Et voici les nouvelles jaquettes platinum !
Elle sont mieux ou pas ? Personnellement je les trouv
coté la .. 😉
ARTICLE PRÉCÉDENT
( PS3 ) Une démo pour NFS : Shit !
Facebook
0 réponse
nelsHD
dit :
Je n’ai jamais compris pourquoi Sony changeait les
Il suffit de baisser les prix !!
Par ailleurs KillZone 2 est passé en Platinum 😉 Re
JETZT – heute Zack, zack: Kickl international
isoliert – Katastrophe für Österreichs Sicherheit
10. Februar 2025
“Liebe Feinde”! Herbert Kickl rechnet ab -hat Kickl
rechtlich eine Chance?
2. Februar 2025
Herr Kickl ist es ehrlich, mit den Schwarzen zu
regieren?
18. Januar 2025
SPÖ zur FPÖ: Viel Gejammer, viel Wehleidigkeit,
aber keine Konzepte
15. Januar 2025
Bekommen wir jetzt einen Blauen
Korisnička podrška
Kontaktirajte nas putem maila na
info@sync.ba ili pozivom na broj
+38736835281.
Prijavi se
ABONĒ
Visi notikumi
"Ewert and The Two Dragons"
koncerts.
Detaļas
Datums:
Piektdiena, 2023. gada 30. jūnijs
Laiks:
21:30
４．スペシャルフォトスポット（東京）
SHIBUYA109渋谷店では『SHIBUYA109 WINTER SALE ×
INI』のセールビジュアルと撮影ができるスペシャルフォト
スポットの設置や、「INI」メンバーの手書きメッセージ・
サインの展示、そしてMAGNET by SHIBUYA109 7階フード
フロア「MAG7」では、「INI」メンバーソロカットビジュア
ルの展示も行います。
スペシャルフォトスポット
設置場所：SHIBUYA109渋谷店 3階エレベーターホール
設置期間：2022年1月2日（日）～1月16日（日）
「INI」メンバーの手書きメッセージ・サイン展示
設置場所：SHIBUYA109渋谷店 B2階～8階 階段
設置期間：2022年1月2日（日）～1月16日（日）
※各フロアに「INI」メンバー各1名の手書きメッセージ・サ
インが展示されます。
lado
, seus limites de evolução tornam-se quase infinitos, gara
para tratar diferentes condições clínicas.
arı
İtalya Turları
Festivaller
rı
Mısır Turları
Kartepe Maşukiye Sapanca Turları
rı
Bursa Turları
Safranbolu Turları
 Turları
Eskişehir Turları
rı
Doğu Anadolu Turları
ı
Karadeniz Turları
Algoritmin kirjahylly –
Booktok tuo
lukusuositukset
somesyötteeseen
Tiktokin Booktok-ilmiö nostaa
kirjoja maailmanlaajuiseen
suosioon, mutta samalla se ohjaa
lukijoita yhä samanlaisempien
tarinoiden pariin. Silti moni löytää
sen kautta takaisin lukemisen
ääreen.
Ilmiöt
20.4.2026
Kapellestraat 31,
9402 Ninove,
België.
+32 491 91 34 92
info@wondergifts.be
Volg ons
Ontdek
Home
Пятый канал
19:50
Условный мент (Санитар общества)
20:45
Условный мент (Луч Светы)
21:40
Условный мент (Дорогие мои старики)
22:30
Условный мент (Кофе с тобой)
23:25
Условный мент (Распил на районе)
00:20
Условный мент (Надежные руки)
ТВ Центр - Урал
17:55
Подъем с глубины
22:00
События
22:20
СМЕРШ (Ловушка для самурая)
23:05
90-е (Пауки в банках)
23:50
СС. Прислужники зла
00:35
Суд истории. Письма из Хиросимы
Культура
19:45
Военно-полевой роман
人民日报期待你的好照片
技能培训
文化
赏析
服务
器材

========================

* **What this task involves**:
Rewrite the part of the records that runs from the start through the line containing "18. Januar 2025" as a Markdown table with the columns Row and Text, one line per row, numbered in order and leaving out blank lines.

* **Exercise answer**:
| Row | Text |
|---|---|
| 1 | Et voici les nouvelles jaquettes platinum ! |
| 2 | Elle sont mieux ou pas ? Personnellement je les trouv |
| 3 | coté la .. 😉 |
| 4 | ARTICLE PRÉCÉDENT |
| 5 | ( PS3 ) Une démo pour NFS : Shit ! |
| 6 | Facebook |
| 7 | 0 réponse |
| 8 | nelsHD |
| 9 | dit : |
| 10 | Je n’ai jamais compris pourquoi Sony changeait les |
| 11 | Il suffit de baisser les prix !! |
| 12 | Par ailleurs KillZone 2 est passé en Platinum 😉 Re |
| 13 | JETZT – heute Zack, zack: Kickl international |
| 14 | isoliert – Katastrophe für Österreichs Sicherheit |
| 15 | 10. Februar 2025 |
| 16 | “Liebe Feinde”! Herbert Kickl rechnet ab -hat Kickl |
| 17 | rechtlich eine Chance? |
| 18 | 2. Februar 2025 |
| 19 | Herr Kickl ist es ehrlich, mit den Schwarzen zu |
| 20 | regieren? |
| 21 | 18. Januar 2025 |